> [ACTIVITÉ 1] D'après le texte sur les zawiya et la hadra, comment s'appelle la cérémonie la plus importante, dans les loges comme dans les quartiers populaires ?
> [ACTIVITÉ 2] Recopiez le passage du texte sur les zawiya et la hadra qui va de « Enfin, tout un » jusqu'à « de travailleurs non-qualifiés. ».

> [TEXTE FOURNI]
Ces zawiya rassemblent une quinzaine d’adeptes masculins qui organisent régulièrement des cérémonies religieuses.
Elles recrutent principalement parmi la classe économique des petits commerçants, artisans et travailleurs manuels. Les muhibbin sont les dévots, hommes, femmes ou enfants qui sont associés aux loges et assistent aux cultes et aux danses de transe.
Notons que les descendants des saints wulad siyyid peuvent choisir de devenir membres de la confrérie mais font rarement ce choix.
Enfin, tout un ensemble de groupes non structurés sont localisés dans les bidonvilles. La plupart sont constitués de migrants néo-citadins qui se regroupent autour d’un chef muqaddem. Il s’agit surtout de femmes et de travailleurs non-qualifiés.
La hadra : transe thérapeutique
La cérémonie la plus importante que ce soit dans les loges ou dans les quartiers populaires s’appelle hadra. Il s’agit d’une danse accompagnée de litanies, de musiques rythmées à base de percussions et de sacrifices de poulets ou de petits ruminants.

Données de compréhension de graphiques
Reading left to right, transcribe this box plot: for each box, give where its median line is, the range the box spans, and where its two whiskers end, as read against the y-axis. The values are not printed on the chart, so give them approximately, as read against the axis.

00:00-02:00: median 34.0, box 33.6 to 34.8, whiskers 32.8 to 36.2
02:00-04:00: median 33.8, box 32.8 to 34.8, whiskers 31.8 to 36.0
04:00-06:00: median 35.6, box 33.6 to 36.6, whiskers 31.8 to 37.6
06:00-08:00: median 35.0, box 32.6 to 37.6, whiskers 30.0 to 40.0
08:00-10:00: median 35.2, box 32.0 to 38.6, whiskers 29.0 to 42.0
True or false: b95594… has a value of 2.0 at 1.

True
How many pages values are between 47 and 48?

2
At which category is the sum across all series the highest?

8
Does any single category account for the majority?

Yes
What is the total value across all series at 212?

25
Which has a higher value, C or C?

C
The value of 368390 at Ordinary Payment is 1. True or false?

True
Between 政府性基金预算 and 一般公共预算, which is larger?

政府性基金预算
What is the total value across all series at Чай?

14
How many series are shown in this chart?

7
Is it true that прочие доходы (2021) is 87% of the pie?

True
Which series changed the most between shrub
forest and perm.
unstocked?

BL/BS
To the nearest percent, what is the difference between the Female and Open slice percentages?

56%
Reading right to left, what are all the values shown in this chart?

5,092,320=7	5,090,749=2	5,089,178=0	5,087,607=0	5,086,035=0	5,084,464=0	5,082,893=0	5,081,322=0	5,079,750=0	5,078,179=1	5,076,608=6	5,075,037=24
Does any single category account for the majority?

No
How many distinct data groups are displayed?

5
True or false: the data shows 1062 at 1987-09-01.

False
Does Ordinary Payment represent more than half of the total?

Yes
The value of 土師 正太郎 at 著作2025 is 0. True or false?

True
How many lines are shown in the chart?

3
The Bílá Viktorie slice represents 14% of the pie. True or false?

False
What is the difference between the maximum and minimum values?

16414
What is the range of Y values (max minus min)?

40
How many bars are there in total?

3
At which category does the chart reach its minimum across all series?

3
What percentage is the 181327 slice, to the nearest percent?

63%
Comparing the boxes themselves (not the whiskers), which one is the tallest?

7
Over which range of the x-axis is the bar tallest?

> [RÉSULTAT ATTENDU 1] Elle s'appelle la hadra.

> [RÉSULTAT ATTENDU 2]
Enfin, tout un ensemble de groupes non structurés sont localisés dans les bidonvilles. La plupart sont constitués de migrants néo-citadins qui se regroupent autour d’un chef muqaddem. Il s’agit surtout de femmes et de travailleurs non-qualifiés.